Premier Dominic Perrottet has announced “major changes” to NSW’s Covid-19 exit strategy, as the state recorded 587 new locally acquired cases in the 24 hours to 8 p.m. yesterday.
One of the headline tweaks will be reopening schools for many year groups early.
Fully vaccinated adults are due to get a swathe of new freedoms from Monday – including being able to do things like eat at restaurants and go to the gym, which have been off limits in some areas for more than 100 days.
While the settings around hospitality and retail remain unchanged, Perrottet announced several major departures from the previous blueprint, including:
- Increasing the number of adults allowed to gather in homes from five to 10
- Increasing the number of adults allowed to gather in public spaces from 20 to 30
- Increasing the cap of people at weddings and funerals from 50 to 100
- Reopening indoor pools
- A ban on singing at religious services will also be tweaked, with performers – including choirs of up to 10 people – permitted
Restrictions for fully inoculated people will be eased again the Monday after NSW reaches 80 percent double-dose coverage.

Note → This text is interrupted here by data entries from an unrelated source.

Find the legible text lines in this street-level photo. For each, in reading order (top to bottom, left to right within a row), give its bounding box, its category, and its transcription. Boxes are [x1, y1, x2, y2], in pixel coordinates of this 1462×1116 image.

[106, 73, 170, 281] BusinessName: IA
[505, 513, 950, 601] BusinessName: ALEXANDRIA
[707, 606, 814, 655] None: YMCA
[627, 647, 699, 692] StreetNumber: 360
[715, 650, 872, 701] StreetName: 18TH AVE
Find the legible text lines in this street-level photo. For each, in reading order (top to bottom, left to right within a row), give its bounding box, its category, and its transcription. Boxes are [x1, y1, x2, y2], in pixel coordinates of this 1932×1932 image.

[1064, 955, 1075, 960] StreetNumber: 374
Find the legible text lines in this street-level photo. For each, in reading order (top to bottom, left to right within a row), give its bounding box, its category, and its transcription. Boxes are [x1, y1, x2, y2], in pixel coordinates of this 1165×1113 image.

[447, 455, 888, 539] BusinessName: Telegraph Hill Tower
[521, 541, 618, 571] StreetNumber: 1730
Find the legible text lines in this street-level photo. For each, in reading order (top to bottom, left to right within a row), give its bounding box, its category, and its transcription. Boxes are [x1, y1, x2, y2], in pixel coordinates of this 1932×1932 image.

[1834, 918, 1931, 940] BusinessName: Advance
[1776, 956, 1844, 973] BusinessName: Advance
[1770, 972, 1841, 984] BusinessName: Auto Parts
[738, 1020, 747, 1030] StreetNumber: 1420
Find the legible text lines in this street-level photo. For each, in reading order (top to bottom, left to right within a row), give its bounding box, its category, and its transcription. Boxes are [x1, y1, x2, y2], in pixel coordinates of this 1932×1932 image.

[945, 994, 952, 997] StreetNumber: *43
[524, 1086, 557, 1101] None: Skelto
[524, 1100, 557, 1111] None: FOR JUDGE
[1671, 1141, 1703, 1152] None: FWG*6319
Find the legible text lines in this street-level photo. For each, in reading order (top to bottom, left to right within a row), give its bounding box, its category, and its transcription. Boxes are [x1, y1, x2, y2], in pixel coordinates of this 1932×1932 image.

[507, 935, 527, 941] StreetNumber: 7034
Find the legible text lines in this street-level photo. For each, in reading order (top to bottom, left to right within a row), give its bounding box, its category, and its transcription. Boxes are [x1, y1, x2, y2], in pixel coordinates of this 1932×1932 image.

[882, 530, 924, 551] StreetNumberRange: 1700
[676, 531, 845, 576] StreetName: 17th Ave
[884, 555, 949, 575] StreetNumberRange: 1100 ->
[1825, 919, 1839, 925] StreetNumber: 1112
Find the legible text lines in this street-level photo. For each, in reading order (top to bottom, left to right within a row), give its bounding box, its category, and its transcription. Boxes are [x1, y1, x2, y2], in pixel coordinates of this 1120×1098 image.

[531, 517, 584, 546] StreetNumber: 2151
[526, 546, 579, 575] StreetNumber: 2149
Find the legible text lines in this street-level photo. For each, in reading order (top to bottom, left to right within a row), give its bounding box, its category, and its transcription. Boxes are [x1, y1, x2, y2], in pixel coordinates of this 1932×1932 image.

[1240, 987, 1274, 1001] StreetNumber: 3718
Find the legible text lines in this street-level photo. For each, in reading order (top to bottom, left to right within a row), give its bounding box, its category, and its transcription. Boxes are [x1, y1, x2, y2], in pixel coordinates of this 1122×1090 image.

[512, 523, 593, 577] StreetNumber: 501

The second wave of relaxations are due to come into effect from October 25, and Mr Perrottet also announced changes to those, including:
- Making face masks in office buildings optional
- Increasing the number of adults allowed to gather in public spaces to 50
- Nightclubs will re-open, but dancing will not be permitted
- Allowing 3,000 people to be able to attend ticketed outdoors events
- The return of students to on-site learning in NSW’s lockdown areas will be brought forward.
While kindergarten, Year 1 and Year 12 students will still return to face-to-face learning from October 18, all other students will be back on campus from 25 October.
“It’s a major relief for parents and their sanity and I think this is an important decision today and I want to thank all the teachers who are are there getting vaccinated to ensure that we can open our schools as safely as possible,” Perrottet said.
Minister for Jobs Stuart Ayres also announced a blanket Covid-safe plan for stadiums, which will be specific to each venue, and come into effect on 1 December.
Perrottet said the loosened restrictions his government would introduce from the beginning of next week were “sensible and measured”.
The new premier, who was sworn in only this week, said the changes followed a “very productive and constructive” crisis cabinet meeting last night, which was last night rebranded to the “Economic Recovery Committee”.
“That’s the crisis cabinet meeting we’ll have as we transition to a new subcommittee,” he said.
“It was a long meeting, but one in which I think was constructive, productive and these changes today, I think, will make a real difference.”
He said the departure his predecessor Gladys Berejiklian’s roadmap wasn’t an indication he was unhappy with them.
“No, I worked very closely on the preparation of [that] roadmap with Minister [Stuart] Ayres and the former Deputy Premier John Barilaro,” Perrottet said.
“Any government has different views … and I think based on where we are today in terms of where the case numbers are, the fact the vaccination rate was at 70 percent – it gave me an opportunity to reflect on it.”
Deputy Premier Paul Toole said workers in regional areas who have received one vaccination dose will be permitted to return to their workplace from 11 October and will be given a grace period until 1 November to receive their second dose.
Regional areas are those outside Greater Sydney, the Blue Mountains, Wollongong, Shellharbour and the Central Coast.
Yesterday, NSW became the first Australian state to fully vaccinate 70 percent of its population aged 16 and above against Covid-19.
Another 1600 cases in Victoria
Victoria has recorded 1638 new community Covid-19 infections and two deaths.
The deaths of a woman in her 60s from Wyndham and a woman in her 70s from Hume take the toll of this outbreak to 70.
The new infections were found from 77,238 test results processed on Wednesday – a record for the state.
They take the number of active cases across the state to 15,074, which is another record high.
The state is still likely days or weeks away from the peak of new infections, with the turning point expected later in the month.
Second baby tests positive
The ACT has recorded 41 new locally acquired cases of Covid-19.
At least five of the new cases were infectious in the community and 24 are yet to be linked to a known source.
There are currently 15 people in hospital with the virus.
Seven people are in intensive care – six of those requiring ventilation.
ACT Health Minister Rachel Stephen-Smith also confirmed more cases had been linked to a growing cluster at the special care nursery at the Centenary Hospital for Women and Children.
Stephen-Smith said a second baby and a staff member had tested positive overnight, bringing the total number of cases in the cluster to five.
She said the special nursery ward at the centre of the outbreak was separate to the neo-natal ICU also at the hospital.